IMMENSE GEVOELSEXPLOSIES

Plotseling is daar Tjitske Jansen, even de meest besproken dichteres van Nederland. Sinds de verschijning van haar debuut is het druk rond haar persoon. Haar favoriete onderwerpen: de liefde en kinderen. 'Het meisje dat ik was, is voor mij even reëel als wie ik nu ben.'

door Jeroen de Valk, GPD, oktober 2003
eerder gepubliceerd in het Utrechts Nieuwsblad/Amersfoortse Courant

Ze is 32 jaar, 1 meter 83 lang, woont in Utrecht, praat veel en snel, heeft lang bruin haar dat aldoor voor haar ogen valt en daarna met een bevallige beweging weer achter de oren wordt geschoven, draagt gaarne slobbertruien, studeerde onder meer voor beeldend kunstenaar en dramadocent, was marktkoopvrouw, serveerster, administratief medewerkster en kok van beroep en is thans vooral dichteres. Of, beter gezegd: Tjitske Jansen is dat eigenlijk altijd al geweest. Hoewel ze pas onlangs besloot met haar eerste bundel naar buiten te treden.

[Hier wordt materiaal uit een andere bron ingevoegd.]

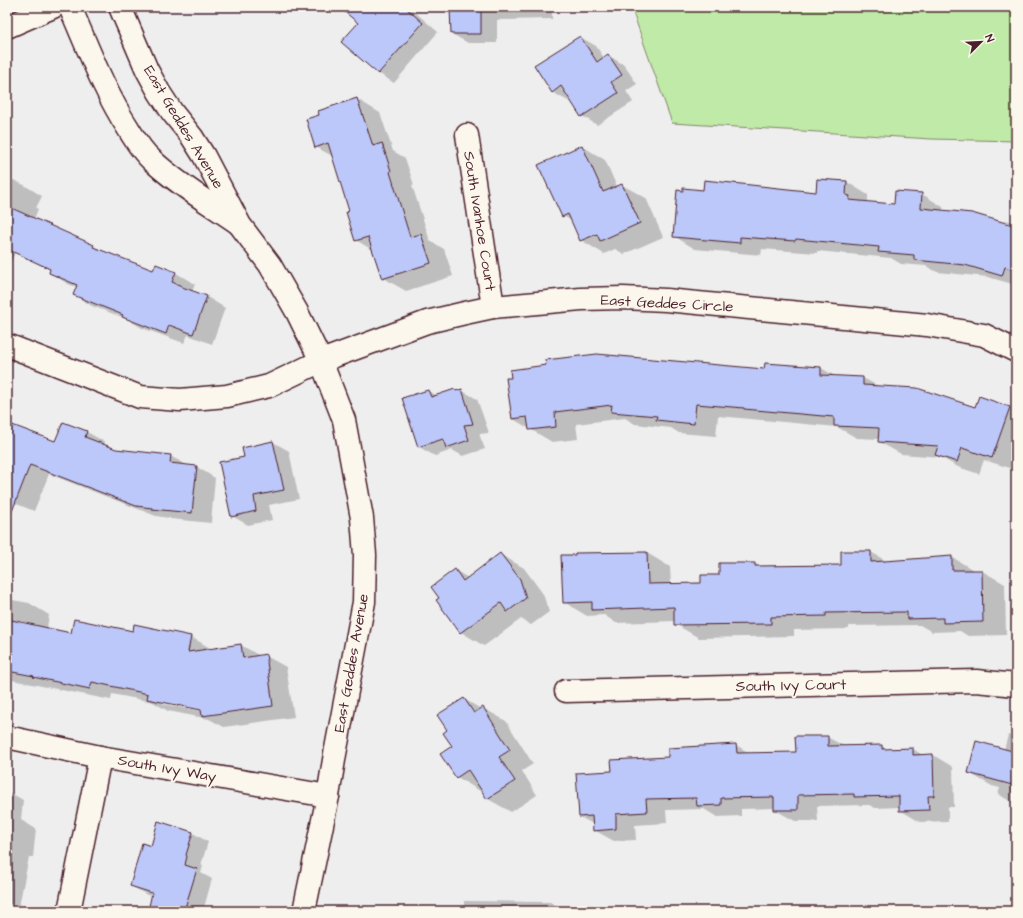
<svg xmlns="http://www.w3.org/2000/svg" width="1023" height="918" viewBox="0 0 1023 918" font-family="'Architects Daughter',sans-serif">
<rect width="100%" height="100%" fill="#eeeeef"/>
<filter id="ink" filterUnits="userSpaceOnUse"><feTurbulence type="fractalNoise" baseFrequency=".025" numOctaves="2"/><feDisplacementMap in="SourceGraphic" scale="8" xChannelSelector="R" yChannelSelector="G"/><feConvolveMatrix kernelMatrix="1 2 1 2 8 2 1 2 1" color-interpolation-filters="sRGB"/></filter>
<g filter="url(#ink)">
<path fill="#bfeaa7" stroke="#848469" d="M631,7h385v134l-85,-2 -259,-16z"/>
<g fill="#0003" fill-rule="evenodd">
<path d="M359,7h50l29,25 -44,51 -16,-10z"/>
<path d="M451,7h101v12l-55,1v23h-29l-16,-9z"/>
<path d="M580,37l16,9 8,12 4,-3 16,10 13,19 -11,7 7,11 -36,23 -15,-9 -11,-17 -3,2 -16,-9z"/>
<path d="M357,99l23,14 13,38 12,7 9,27h-2l18,56 14,8 9,27 -47,15 -23,-13 -9,-27 -18,-11 -6,-29 -16,-54 -18,-10 5,-32z"/>
<path d="M582,146l23,14 12,27 5,-2 24,13 17,39 -39,17 -9,-5 -11,5 -23,-14 -9,-19 -9,-5z"/>
<path d="M7,177l17,8 18,11 -6,12 2,1 -4,10 59,27 12,7 49,19 2,-6 20,7 19,11 -3,8 15,5 18,11 -13,36 -24,-9 -4,8 -42,-15 -17,-10 -33,-12 -18,-11 3,-8 -9,-3 -18,-11 1,-3 -36,-17 -5,10 -3,-1z"/>
<path d="M847,182l21,13v8l27,2 27,-11 21,13v4l62,13 1,-4 10,3v62l-28,-8 -51,-5 -11,-6 -25,-2 -10,-6 -74,-7v2l-55,-4 -1,6 -66,-6 -21,-13 30,-45 113,2z"/>
<path d="M766,364l55,4 14,8 28,2 17,9 95,21h35l6,3v61l-3,-3 -29,-9 -5,14 -21,-7 -18,-10 -39,-3 -22,-12v-3l-22,-1 -20,-11 -119,-11 -2,20 -37,-3 -8,-5 -36,-4 -10,-6 -49,6 2,15 -26,3 -39,-23 252,-49z"/>
<path d="M461,390l16,9 12,34 -10,1 6,15 -22,7 -11,-6 -17,6 -16,-9 -15,-48 24,-8 10,5z"/>
<path d="M63,423l24,9 18,10 -1,3 12,5 54,6 19,10 8,1 18,11 -4,45 -40,-4 -2,-1 -13,-2 -107,-42 -15,37 -27,-11v-76l49,19z"/>
<path d="M273,442l16,9 10,48 -30,6 3,15 -24,5 -16,-9 14,-58 -2,-10z"/>
<path d="M871,552l17,10 64,-5 23,14h7l23,13 1,51 -38,1 -8,-5 -28,1 -12,-7 -71,1v3l-55,1v6l-95,2 -24,-14v-3l-59,2 -12,-8 -17,1 -23,-14 83,-49 23,14 1,18 31,-1 18,-8 35,-12 5,3 82,-1z"/>
<path d="M500,554l24,14 19,26 6,18 -18,13 -10,-6 -37,27 -23,-14 -23,-31 3,-3 14,-28 13,8z"/>
<path d="M7,599l22,4 20,12 -2,13 25,6 62,-2 57,5 21,12 29,-4 19,11h6l20,11 8,50 -70,10 -15,-8 -41,-8 -15,-9 -41,-8 -1,6 -104,-21zM160,701l46,9v2l-43,-8z"/>
<path d="M464,699l17,10 2,-1 23,13 27,43 -11,7 15,24 -26,17 -23,-13 -6,-9 -2,1 -23,-14 -3,-31 -6,-15z"/>
<path d="M1008,735l8,3v67l-18,-11 2,-6 -8,-2 -23,-13 35,-23z"/>
<path d="M827,737l19,10 36,-1 6,4 25,-1 11,7 9,-1 20,12 1,40h-6v14l-28,1 -20,-12v-3l-25,1 -6,-3 -52,1 1,15h-23l-20,-11v-2l-34,1v7l-24,1 -13,-8 -38,1 1,13 -32,2 1,15 -22,1 -20,-11 -1,-6 -13,-7 33,-45 56,-15 67,-12 15,9 46,-1z"/>
<path d="M7,791l16,9 -2,20 15,9 -3,28h-4l-10,49 -9,-2 -2,7h-1z"/>
<path d="M193,833l15,9 -7,23 2,1 -2,7 11,6 -9,32h-54l3,-15 -5,-1 -16,-9 20,-39z"/>
<path d="M464,901l86,1 15,9h-101z"/>
</g>
<g fill="#bcc8f9" stroke="#4a1f2b">
<path d="M339,7h66l18,16 -45,51 -37,-32 17,-19z"/>
<path d="M450,7h31v27h-30z"/>
<path d="M580,36l17,26 11,-8 14,21 -11,7 7,11 -37,24 -20,-31 -9,7 -18,-28z"/>
<path d="M357,98l16,48 9,-3 9,28 -1,1 20,65 11,-3 10,29 -49,16 -14,-42 -13,4 -9,-29 3,-1 -21,-68 -13,5 -9,-29 13,-4 -1,-4z"/>
<path d="M582,145l21,47 19,-8 18,39 -40,18 -3,-7 -17,7 -12,-27 -6,3 -24,-52z"/>
<path d="M817,179l30,2 -1,14 4,1 -1,4 45,4 1,-13 27,2 -1,15 51,5 44,13v45l-11,-4 -3,9 -37,-11 -51,-5v-5l-36,-3 1,-5 -83,-8 -1,2 -55,-4v6l-67,-6 4,-47 6,1v-3l20,2 1,-10 112,12z"/>
<path d="M7,206l87,39 -1,2 60,23 3,-6 20,8 -4,10 10,4v1l25,9 -14,38 -24,-9 -3,9 -44,-17 1,-2 -50,-20 4,-10 -28,-12 1,-4 -43,-20z"/>
<path d="M597,354l167,15 1,-6 56,4v8l42,2v8l54,3 58,19 4,-11 31,11 -18,51 -30,-10 -5,14 -22,-7 3,-9 -60,-4 1,-14 -45,-2v-9l-90,-8v-1l-48,-4 -2,20 -38,-4 1,-4 -46,-4 1,-7 -57,7 1,15 -27,3 -2,-13 -15,2 -6,-41h5l-1,-8 36,-5 -1,-5z"/>
<path d="M455,389l1,2 6,-2 11,35 -9,1 5,15 -23,8 -3,-9 -25,8 -16,-49 26,-8 3,7z"/>
<path d="M63,422l24,9 -2,6 31,12 55,6 -1,8 27,3 -5,47 -40,-4v-1l-16,-2 -106,-41 -21,54h-2v-96l48,18z"/>
<path d="M273,441l11,49 -30,6 2,15 -25,6 -12,-55 25,-5 -2,-9z"/>
<path d="M841,551h30v11l81,-6v14h30l1,52 -40,1v-5l-36,1v-7l-81,1v3l-55,1v7l-97,1v-18l-82,3v-8l-29,1 -2,-48h14v-2l72,-1 1,32 53,-1v-8h18v-12h36v3l86,-1z"/>
<path d="M500,553l20,26 6,19 -19,14 -6,-9 -41,30 -24,-33 3,-2 -8,-11 24,-18 8,12z"/>
<path d="M7,619l64,14 3,-14 59,12 1,-7 57,12 -3,16 53,-8 2,14 23,-4 7,52 -71,10 -1,-6 -54,-11 1,-5 -56,-12 -2,7 -57,-12 1,-1 -27,-5z"/>
<path d="M464,698l10,15 9,-6 27,43 -11,7 16,24 -28,18 -19,-29 -12,8 -16,-24 12,-8 -9,-13 4,-3 -10,-15z"/>
<path d="M795,736h33v10l54,-1v4l31,-1v7l20,-1 1,42h-6l1,14 -30,1v-15l-45,1v-3l-56,1v15h-24v-13l-53,1v7l-24,1 -1,-8 -50,1 1,13 -31,2v15l-23,2 -1,-15 -13,1 -3,-44 36,-2 -1,-11 57,-3v-9l68,-4 1,9 59,-1z"/>
<path d="M976,741l40,11v34l-48,-13z"/>
<path d="M158,821l35,11 -7,23 1,1 -2,9 12,4 -13,42h-36l4,-18 -22,-7 12,-43 9,3z"/>
</g>
<g fill="none" stroke-linecap="round" stroke-linejoin="round">
<g stroke="#4a1f2b" stroke-width="25">
<g id="street">
<path d="M70,7c18,41 34,84 58,121 7,12 15,25 26,34 25,23 55,41 84,61"/>
<path d="M120,7l27,63 12,22 13,20 20,25 12,19 36,69 30,40 27,47 24,49 23,59 18,98 3,37 -1,47 -29,152 -7,42 -24,115"/>
<path d="M467,135l26,172"/>
<path d="M7,345l133,52 40,3 47,-4 42,-10 52,-25 106,-39 38,-9 28,-6 88,-8 42,-1 43,2 73,7 188,18 57,10 32,16"/>
<path d="M566,691l410,-10 40,4"/>
<path d="M7,737l93,20 228,39"/>
<path d="M69,911l31,-154"/>
</g>
</g>
<g stroke="#4a1f2b" stroke-width="25">
<path id="secondary" d="M7,27l46,-20"/>
</g>
<use href="#street" stroke="#fbf7ec" stroke-width="22"/>
<use href="#secondary" stroke="#fbf7ec" stroke-width="22"/>
</g>
</g>
<g text-anchor="middle" stroke-width="4" stroke-linejoin="round" paint-order="stroke">
<g font-size="15" fill="#4a1f2b" stroke="#fbf7ec">
<text transform="translate(184 127) rotate(59)" y="5">East Geddes Avenue</text>
<text transform="translate(480 221) rotate(81)" y="5">South Ivanhoe Court</text>
<text transform="translate(667 303) rotate(3)" y="5">East Geddes Circle</text>
<text transform="translate(351 663) rotate(-80)" y="5">East Geddes Avenue</text>
<text transform="translate(791 685) rotate(-1)" y="5">South Ivy Court</text>
<text transform="translate(167 768) rotate(10)" y="5">South Ivy Way</text>
</g>
</g>
<rect width="1023" height="918" fill="none" stroke="#fbf7ec" stroke-width="24"/>
<rect x="12" y="12" width="999" height="894" fill="none" stroke="#4a1f2b" stroke-width="1.5" filter="url(#ink)"/>
<g transform="translate(981 42) rotate(66)" stroke="#fbf7ec" stroke-width="3" paint-order="stroke">
<path d="M0-3L7 15L0 10L-7 15Z" fill="#4a1f2b"/>
<text y="-6" font-size="11" font-weight="bold" text-anchor="middle" fill="#4a1f2b">N</text>
</g>
</svg>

De bundel heet Het moest maar eens gaan sneeuwen en veroorzaakte de afgelopen weken een heuse hype, mede dankzij ingrijpen van enkele 'opinion leaders'. Ze holt thans van Barend & Van Dorp via Opium Radio naar een etablissement voor wéér een interview. Ze denkt erover in dit opzicht maar wat vaker 'nee'te verkopen, want er moet ook nog gewerkt worden, vroeg of laat. Wat voor werk? Nou – van alles. Liedjes schrijven voor jeugdtheaterproducties als De Bolle Schuur en workshops geven in het schrijven en voordragen van gedichten. Bovendien heeft ze een volle agenda als podiumpoëet.

Hoe dan ook; al die belangstelling is prettig voor de verkoop van haar bundel - waarvan de eerste druk vlot uitverkocht raakt - en ook volkomen terecht. Met Het moest maar eens gaan sneeuwen plaatst Jansen zich in één klap bij de Utrechtse poëzie-elite, waartoe ook Ingmar Heytze, Hagar Peeters, Ruben van Gogh en sinds kort Sylvia Hubers behoren. Er is geen woord bij dat niet diep doorvoeld, trefzeker én origineel verwoord overkomt.

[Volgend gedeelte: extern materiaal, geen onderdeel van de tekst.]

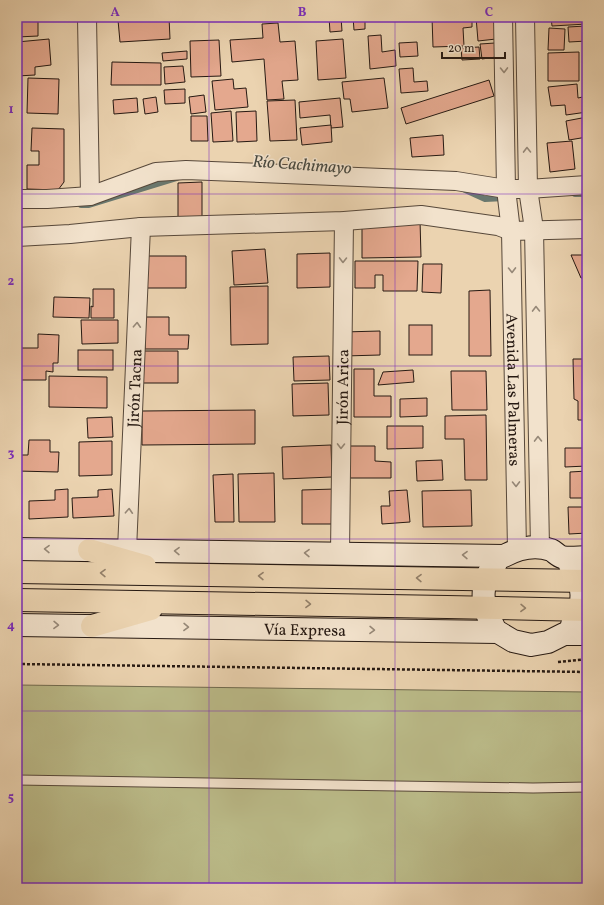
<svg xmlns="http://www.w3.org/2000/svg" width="604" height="905" font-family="Vollkorn,serif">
<rect width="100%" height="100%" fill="#ebd3b0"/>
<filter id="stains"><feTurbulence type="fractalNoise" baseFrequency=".005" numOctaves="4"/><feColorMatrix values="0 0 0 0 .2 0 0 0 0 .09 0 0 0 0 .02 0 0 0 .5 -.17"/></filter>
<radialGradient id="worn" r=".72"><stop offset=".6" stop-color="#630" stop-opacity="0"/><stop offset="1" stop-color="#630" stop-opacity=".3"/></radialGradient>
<path fill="#bbbb89" stroke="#706a4e" d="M17,685L587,692V888H17Z"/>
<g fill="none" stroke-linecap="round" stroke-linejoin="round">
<g stroke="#6a786e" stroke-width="6">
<path d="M463,189L485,199L505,198"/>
<path d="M575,194H587"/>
<path d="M81,205H89L177,178"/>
</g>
</g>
<g fill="#e4a88e" stroke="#261912">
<path d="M17,17H38V36L17,37Z"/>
<path d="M123,17H169L170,39L120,42L118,20L123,19Z"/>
<path d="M329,17H341L342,31L330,32Z"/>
<path d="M353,17H365V29L354,30Z"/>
<path d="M432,17H472V27L463,28L464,46L433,47Z"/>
<path d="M476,17H494L496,39L478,41Z"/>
<path d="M551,17H587V24L552,26Z"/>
<path d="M278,23L280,42L295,41L298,80L282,81L284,99L267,100L264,59L232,62L230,40L263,38L262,24Z"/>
<path d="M586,26L587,41L569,42L568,27Z"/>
<path d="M549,28L565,29L564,50H548Z"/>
<path d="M381,35L382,52L395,50L396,66L370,69L368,36Z"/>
<path d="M49,39L51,65L35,67V75L17,76V42Z"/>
<path d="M343,39L346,78L318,80L316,41Z"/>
<path d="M219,40L221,76L191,77L190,41Z"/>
<path d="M417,42L418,56L400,57L399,43Z"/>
<path d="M495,43L496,57L482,59L480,44Z"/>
<path d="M479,47L480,59L462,60L461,48Z"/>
<path d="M187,51V59L163,61L162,53Z"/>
<path d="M579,52V81H548V53Z"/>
<path d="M112,62L161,63V85H111Z"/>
<path d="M183,66L185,82L165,84L164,67Z"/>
<path d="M413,68L414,82L427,81L428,91L401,93L399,69Z"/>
<path d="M28,78L59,79L58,114L27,113Z"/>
<path d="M384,78L388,108L352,112L350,99H344L342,82Z"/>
<path d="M233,79L234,89L246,88L248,107L215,110L212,81Z"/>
<path d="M489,80L494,96L406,124L401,108Z"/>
<path d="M577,84L578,98L587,96V112L566,115L565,105L551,106L548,87Z"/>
<path d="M185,89V103L165,104L164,90Z"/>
<path d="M204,95L206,112L191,114L189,97Z"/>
<path d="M156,97L158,112L145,114L143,99Z"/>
<path d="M137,98L138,112L114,114L113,100Z"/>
<path d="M340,98L343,127L331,128L330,115L300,118L299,102Z"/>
<path d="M295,100L297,140L270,141L267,101Z"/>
<path d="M231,111L233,141L213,142L211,113Z"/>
<path d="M256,111L257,141L237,142L236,112Z"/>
<path d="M191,116H207L208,141H191Z"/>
<path d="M587,117V137L569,140L566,121Z"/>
<path d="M331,125L332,142L302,145L300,128Z"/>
<path d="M32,128L64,129V182L58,190L27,189V165H39V151H31Z"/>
<path d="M443,135L444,155L412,157L410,138Z"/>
<path d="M572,141L575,169L550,172L547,143Z"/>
<path d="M202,182V219H178V183Z"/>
<path d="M420,220L421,257L362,258V221Z"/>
<path d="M265,249L268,283L234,285L232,251Z"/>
<path d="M330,253V287L297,288V254Z"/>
<path d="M571,255H587V278H581Z"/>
<path d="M146,256H186V288H145Z"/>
<path d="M355,261H418L417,291H383V275H375V288H355Z"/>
<path d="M423,264H442L441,293L422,292Z"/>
<path d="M268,286V344L231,345L230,287Z"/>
<path d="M93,289H114V318H91V306L93,307Z"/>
<path d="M490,290L491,356H469V291Z"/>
<path d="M54,297L90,298L89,318L53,317Z"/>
<path d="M145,317H169V335H189L188,349H145Z"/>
<path d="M81,320H118V343L82,344Z"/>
<rect x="409" y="325" width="23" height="30"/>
<path d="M380,331V355L344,356L343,332Z"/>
<path d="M38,334L59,335L58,363H53V372L46,371V380H17V348H38Z"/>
<rect x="78" y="350" width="35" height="20"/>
<path d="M141,351H178V383H140Z"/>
<path d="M329,356L330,380L294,381L293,357Z"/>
<path d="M573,359H587V420H578V401L574,399Z"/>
<path d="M354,369H374V396H391V417H354Z"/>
<path d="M413,370L414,382L378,385L383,372Z"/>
<path d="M451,371H486L487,410H452Z"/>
<path d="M49,376L107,377V408L49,407Z"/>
<path d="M328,383L329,415L293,416L292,384Z"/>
<rect x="17" y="394" width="1" height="16"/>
<path d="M427,398V416L400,417V399Z"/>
<path d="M255,410V444L142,445V411Z"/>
<path d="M486,415L487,480H465L464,439H445V416Z"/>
<path d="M112,417L113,437L88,438L87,418Z"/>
<path d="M387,426H423V448L387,449Z"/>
<path d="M29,440H50V452H59L58,472L17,471V455H28Z"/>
<path d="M112,441V475L79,476V442Z"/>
<path d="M331,445L332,477L283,479L282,447Z"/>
<path d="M349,446H375V461L391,462V478H350Z"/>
<path d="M565,448H587V466L565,467Z"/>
<path d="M442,460L443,480L417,481L416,461Z"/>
<path d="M587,471V498H570V472Z"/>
<path d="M274,473L275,522H239L238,474Z"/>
<path d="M233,474L234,522H215L213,475Z"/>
<path d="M68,489V517L29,519V501L55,500V490Z"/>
<path d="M112,489L114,516L73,518L72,498L98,497V490Z"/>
<path d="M335,489V524H302V490Z"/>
<path d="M407,490L410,522L382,524L381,506H390L389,491Z"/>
<path d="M471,490L472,526L423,527L422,491Z"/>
<path d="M568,507H587V533L569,534Z"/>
</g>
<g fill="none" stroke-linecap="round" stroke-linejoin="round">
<defs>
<path id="lane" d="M17,780L533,788L587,787"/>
<g id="street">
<path d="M87,17L90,196"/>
<path id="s1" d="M503,17L506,189L511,231L517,549"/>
<path d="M525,17L528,189L534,229L540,547"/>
<path d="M17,199H47L90,196L156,172L186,170L456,181L506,189H528L587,185"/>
<path d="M17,237L70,234L141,227L344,221L421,215L498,226L511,231L587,229"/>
<path id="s2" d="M127,550L141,227"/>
<path id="s3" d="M340,553L344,221"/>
</g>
<g id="secondary">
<path d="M17,549L504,556C519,548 534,544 551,550C555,552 558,556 562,557C569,559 580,557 587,557"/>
<path d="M570,565C585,580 585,610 572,625"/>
<path id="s4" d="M17,625L498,632L513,641L531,645L548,642L564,634H587"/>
<path d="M493,625C480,607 480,579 496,563"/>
</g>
<g id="primary">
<path d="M89,550L145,566"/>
<path d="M17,572L587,581"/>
<path d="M17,600L447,607L587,610"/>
<path d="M92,626L151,609"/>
</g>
</defs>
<use href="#lane" stroke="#57483a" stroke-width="11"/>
<use href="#street" stroke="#57483a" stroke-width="20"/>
<use href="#secondary" stroke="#261912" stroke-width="24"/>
<use href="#primary" stroke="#261912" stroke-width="24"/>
<g stroke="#261912" stroke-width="2.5" stroke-dasharray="3 2" stroke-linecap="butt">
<path d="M558,662L587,659"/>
<path d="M17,664L587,672"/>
</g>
<use href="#lane" stroke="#f2e2cc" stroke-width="9"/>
<use href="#street" stroke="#f2e2cc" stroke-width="18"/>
<use href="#secondary" stroke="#f2e2cc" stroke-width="22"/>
<use href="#primary" stroke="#ebd3b0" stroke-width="22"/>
</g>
<defs><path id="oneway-chevron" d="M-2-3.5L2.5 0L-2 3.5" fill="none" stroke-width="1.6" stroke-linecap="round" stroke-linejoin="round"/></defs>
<g stroke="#968878">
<use href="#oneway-chevron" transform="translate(504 70) rotate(89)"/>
<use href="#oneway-chevron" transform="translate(527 150) rotate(-91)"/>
<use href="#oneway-chevron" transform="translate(343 260) rotate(91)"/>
<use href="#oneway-chevron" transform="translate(512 270) rotate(89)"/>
<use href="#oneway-chevron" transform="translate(536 309) rotate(-91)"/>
<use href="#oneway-chevron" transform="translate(137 325) rotate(-87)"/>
<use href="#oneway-chevron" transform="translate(538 439) rotate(-91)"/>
<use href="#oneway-chevron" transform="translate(341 446) rotate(91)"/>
<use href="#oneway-chevron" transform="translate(516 484) rotate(89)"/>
<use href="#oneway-chevron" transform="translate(129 511) rotate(-87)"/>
<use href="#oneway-chevron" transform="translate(47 549) rotate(-179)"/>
<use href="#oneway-chevron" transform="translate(177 551) rotate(-179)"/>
<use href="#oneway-chevron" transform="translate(307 553) rotate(-179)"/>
<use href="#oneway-chevron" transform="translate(465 555) rotate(-179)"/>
<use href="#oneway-chevron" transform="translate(56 625) rotate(1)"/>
<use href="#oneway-chevron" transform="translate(186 627) rotate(1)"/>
<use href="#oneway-chevron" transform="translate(372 630) rotate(1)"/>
</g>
<g stroke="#927f69">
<use href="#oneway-chevron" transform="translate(103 573) rotate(-179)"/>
<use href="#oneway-chevron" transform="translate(261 576) rotate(-179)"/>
<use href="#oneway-chevron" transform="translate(419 578) rotate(-179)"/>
<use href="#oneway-chevron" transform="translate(308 604) rotate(1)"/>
<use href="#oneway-chevron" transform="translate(523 608) rotate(1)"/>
</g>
<path fill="none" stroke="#7b2cbf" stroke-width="1" stroke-opacity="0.55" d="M209,17V888M395,17V888M17,194H587M17,366H587M17,539H587M17,711H587"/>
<g text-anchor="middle" stroke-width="3" stroke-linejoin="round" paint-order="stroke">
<g font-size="16" fill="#261912" stroke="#f2e2cc">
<text dy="6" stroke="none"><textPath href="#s3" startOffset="166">Jirón Arica</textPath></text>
<text dy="6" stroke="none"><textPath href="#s2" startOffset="162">Jirón Tacna</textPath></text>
<text dy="6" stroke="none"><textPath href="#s1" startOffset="373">Avenida Las Palmeras</textPath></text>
<text dy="6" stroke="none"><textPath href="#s4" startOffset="288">Vía Expresa</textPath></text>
</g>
<g font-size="17" font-style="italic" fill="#484940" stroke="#f2e2cc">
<text transform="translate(302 164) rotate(4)" y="6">Río Cachimayo</text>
</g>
</g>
<rect width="604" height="905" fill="none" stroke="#ebd3b0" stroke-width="44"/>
<path d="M442 52v6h63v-6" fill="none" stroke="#261912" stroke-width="2"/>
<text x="448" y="52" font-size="12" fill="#261912" stroke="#f2e2cc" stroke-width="3" paint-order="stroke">20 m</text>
<rect x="22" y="22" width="560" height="861" fill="none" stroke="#7b2cbf" stroke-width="1.5"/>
<g font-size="13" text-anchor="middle" font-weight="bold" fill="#7b2cbf">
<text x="115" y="16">A</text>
<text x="302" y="16">B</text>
<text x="489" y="16">C</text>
<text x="11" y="113">1</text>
<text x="11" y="285">2</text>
<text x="11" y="457">3</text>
<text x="11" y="629">4</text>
<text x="11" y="801">5</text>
</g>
<rect width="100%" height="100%" filter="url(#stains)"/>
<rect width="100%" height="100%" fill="url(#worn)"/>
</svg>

De bundel valt, grofweg, uiteen in twee categorieën. De ene bestaat uit poëzie over kinderen; herinneringen aan haar eigen jeugd en kinderen die ze als babysit heeft leren kennen. Ontroerend is de beschrijving van een zesjarig meisje in het zwembad dat genoegen beleeft aan het aanschouwen van haar teenafdrukken op de tegels. Ze kijkt naar de 'tegeltenen' die komen en verdampen, onderwijl een op school geleerd liedje zingend over Gods goedertierenheid: 'Het zwembad in / om daar mijn voeten / nat te maken / eruit om met die natte voeten / de tegels van het zwembad / aan te raken / kijken hoe de tegeltenen verdwijnen in de zon. / Een foto die tevoorschijn komt / maar dan andersom. / In het bad / uit het bad / ik zong / een lied dat ik op school geleerd had. / 'Looft den heer want hij is goed'/ en iets over goedertierenheid.'

Hier beschrijft Tjitske zichzelf als kind, geeft ze toe in een Utrechts café. Vandaar ook de omslagfoto: de dichteres als zesjarig meisje, met natte haartjes en een beslagen zwembril voor de ogen. Nét uit het water gestapt. Zo is de bundel doorspekt met hunkeringen naar de kleine, simpele pleziertjes die kinderen kunnen ondergaan, voordat ze met de nuchtere grotenmensenwereld worden geconfronteerd.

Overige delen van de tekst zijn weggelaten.